Lope decía siempre, por supuesto, que se le había muerto un hermano muy rico en América y que le había dejado heredero de una mina de cobre; pero los malignos charlatanes de la Alhambra insistían en afirmar que su riqueza provenía del tesoro que había descubierto en el Palacio árabe y que estaba guardado por dos ninfas de alabastro. Es digno de notarse que estas dos discretas estatuas continúan aún en el día con los ojos fijos en el mismo sitio de la pared; esto ha hecho suponer a muchos que todavía queda dinero escondido en aquel lugar y que bien vale la pena de que fije en él su atención el diligente viajero. Otros -y especialmente las mujeres- miran aquellas esculturas con extrema complacencia, como un monumento perpetuo que demuestra que las mujeres pueden guardar un secreto.

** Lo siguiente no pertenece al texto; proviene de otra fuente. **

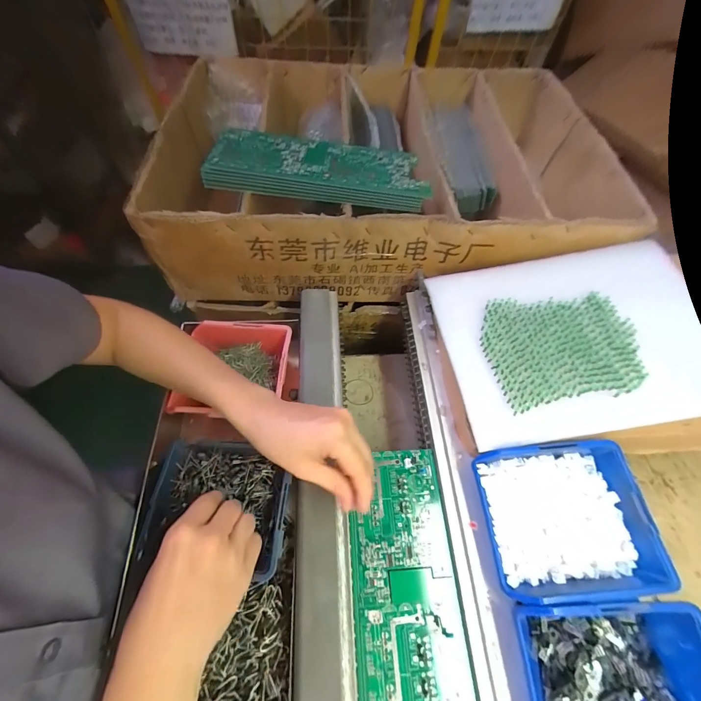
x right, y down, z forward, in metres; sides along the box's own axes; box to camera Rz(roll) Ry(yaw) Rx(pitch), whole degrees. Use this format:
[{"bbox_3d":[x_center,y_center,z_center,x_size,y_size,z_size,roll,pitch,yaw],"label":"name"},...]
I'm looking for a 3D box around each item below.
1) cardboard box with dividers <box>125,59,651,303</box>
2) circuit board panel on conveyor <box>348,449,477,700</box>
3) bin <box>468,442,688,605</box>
[{"bbox_3d":[0.051,-0.311,0.526,0.636,0.161,0.430,-2,62,0],"label":"cardboard box with dividers"},{"bbox_3d":[0.050,0.225,0.297,0.095,0.007,0.256,-4,62,-1],"label":"circuit board panel on conveyor"},{"bbox_3d":[0.188,0.151,0.300,0.129,0.050,0.118,-4,61,-2],"label":"bin"}]

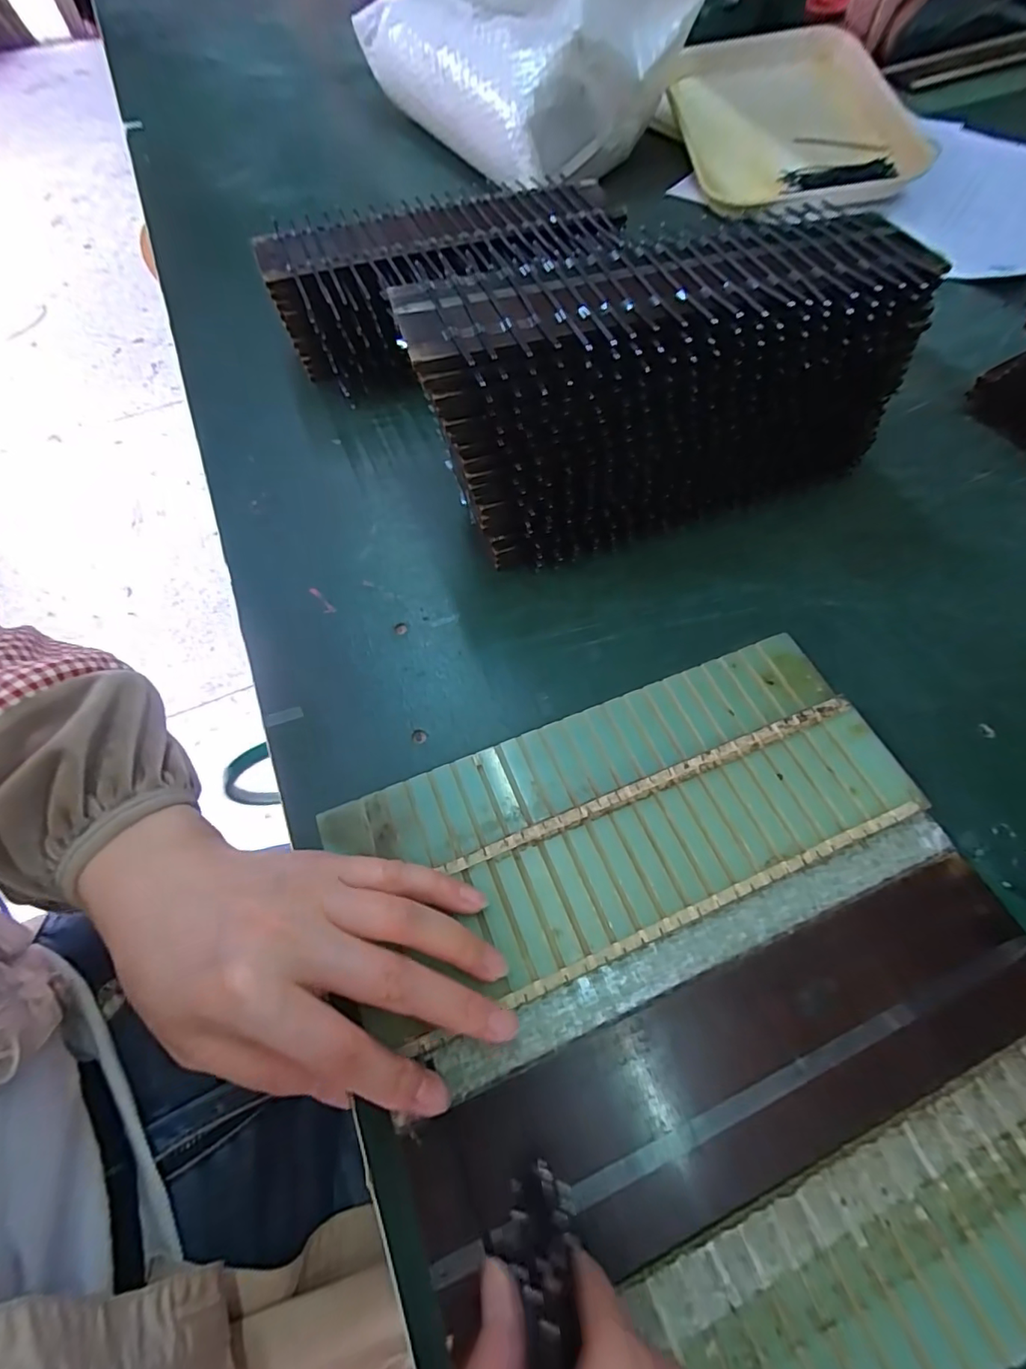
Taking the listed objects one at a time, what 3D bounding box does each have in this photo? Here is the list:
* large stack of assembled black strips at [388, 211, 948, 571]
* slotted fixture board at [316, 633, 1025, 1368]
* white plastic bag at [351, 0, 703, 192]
[{"bbox_3d":[0.085,-0.161,0.304,0.272,0.127,0.095,-16,63,-7],"label":"large stack of assembled black strips"},{"bbox_3d":[0.076,0.124,0.220,0.272,0.009,0.257,-21,64,-9],"label":"slotted fixture board"},{"bbox_3d":[0.015,-0.705,0.566,0.240,0.164,0.341,-31,66,-13],"label":"white plastic bag"}]

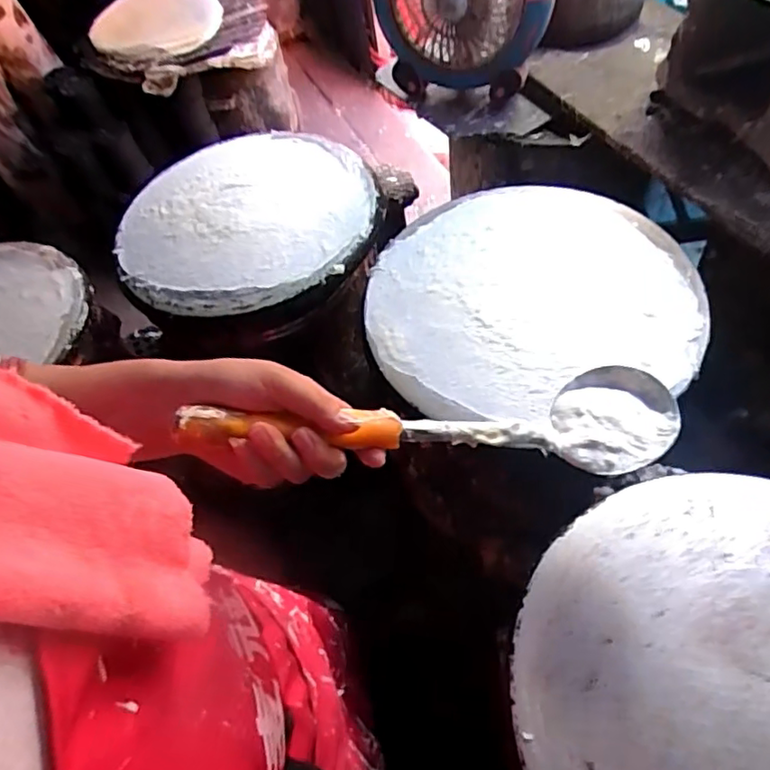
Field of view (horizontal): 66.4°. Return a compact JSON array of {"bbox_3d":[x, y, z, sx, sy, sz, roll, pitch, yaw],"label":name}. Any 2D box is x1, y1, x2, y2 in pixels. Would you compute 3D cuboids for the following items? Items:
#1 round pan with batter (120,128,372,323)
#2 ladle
[{"bbox_3d":[-0.197,-0.242,0.833,0.370,0.039,0.341,-20,57,-3],"label":"round pan with batter"},{"bbox_3d":[0.051,0.016,0.417,0.359,0.056,0.089,4,54,-23],"label":"ladle"}]

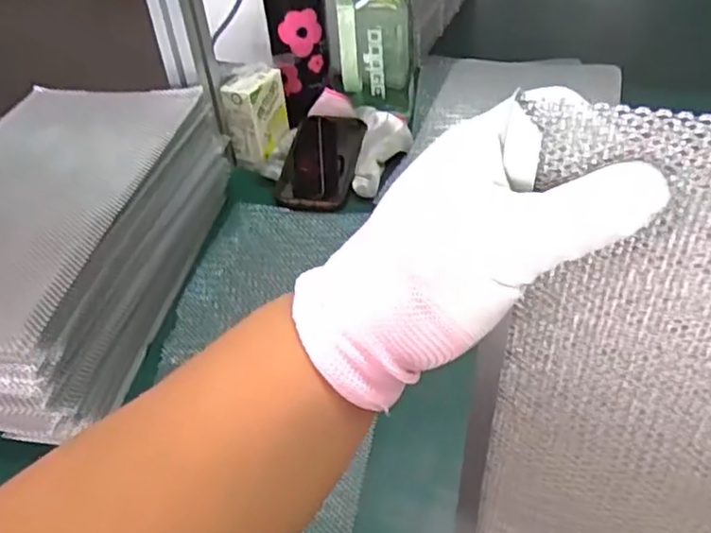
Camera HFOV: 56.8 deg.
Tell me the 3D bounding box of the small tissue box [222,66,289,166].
[{"bbox_3d":[-0.114,-0.180,0.774,0.048,0.089,0.072,27,51,31],"label":"small tissue box"}]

Mohamed Abu Alhamar, el fundador de la Alhambra
Después de habernos ocupado con alguna extensión de las maravillosas leyendas de la Alhambra, parece obligado dar al lector algunas noticias concernientes a su historia particular, o más bien a la de dos magnánimos monarcas, fundador el uno y finalizador el otro de este bello y poético monumento del arte oriental. Para estudiar estos hechos descendí desde la región de la fantasía y de la fábula, donde se colorea con los tintes de la imaginación, dirigiéndome a hacer investigaciones históricas en los viejos volúmenes de la antigua biblioteca de Jesuitas de la Universidad de Granada. Este tesoro de erudición, tan célebre en otros tiempos, es ahora una mera sombra de lo que fue, pues los franceses despojaron esta librería de sus más interesantes manuscritos y obras raras cuando dominaron en Granada. Todavía se conservan allí, entre sinnúmero de voluminosos tomos de polémica de los Jesuitas, algunos curiosos tratados de Literatura española, y, sobre todo, un gran número de crónicas encuadernadas en pergamino, a las cuales he profesado siempre singular veneración.
En esta vieja biblioteca pasaba sabrosísimas horas de quietud, sin que nadie viniese a perturbarme en mi tarea, pues me confiaban las llaves de los estantes y me dejaban solo para que escudriñase a mi placer; facultades que se conceden muy raras veces en estos santuarios de la ciencia, donde frecuentemente los insaciables amantes del estudio se ven tentados ante la vista de las fuentes de la sabiduría.
En el transcurso de mis visitas recogí estos breves apuntes referentes al asunto histórico en cuestión.
Los moros de Granada miraron siempre la Alhambra como una maravilla del arte, y era tradición entre ellos que el rey que la fundó era poseedor de las artes mágicas, o, por lo menos, versado en la alquimia, por cuyos medios se procuró las inmensas sumas de oro que se gastaron en su edificación. Una rápida ojeada sobre este reinado dará a conocer el verdadero secreto de su esplendor.
El nombre de este primer monarca granadino, tal como está escrito en las paredes de algunos salones de la Alhambra, era Abu Abad'allah -esto es, el padre de Abdallah-, pero se conoce generalmente en la historia musulmana por Mohamed Abu Alhamar -o Mohamed, el hijo de Alhamar- o simplemente Abu Alhamar, con el objeto de abreviar.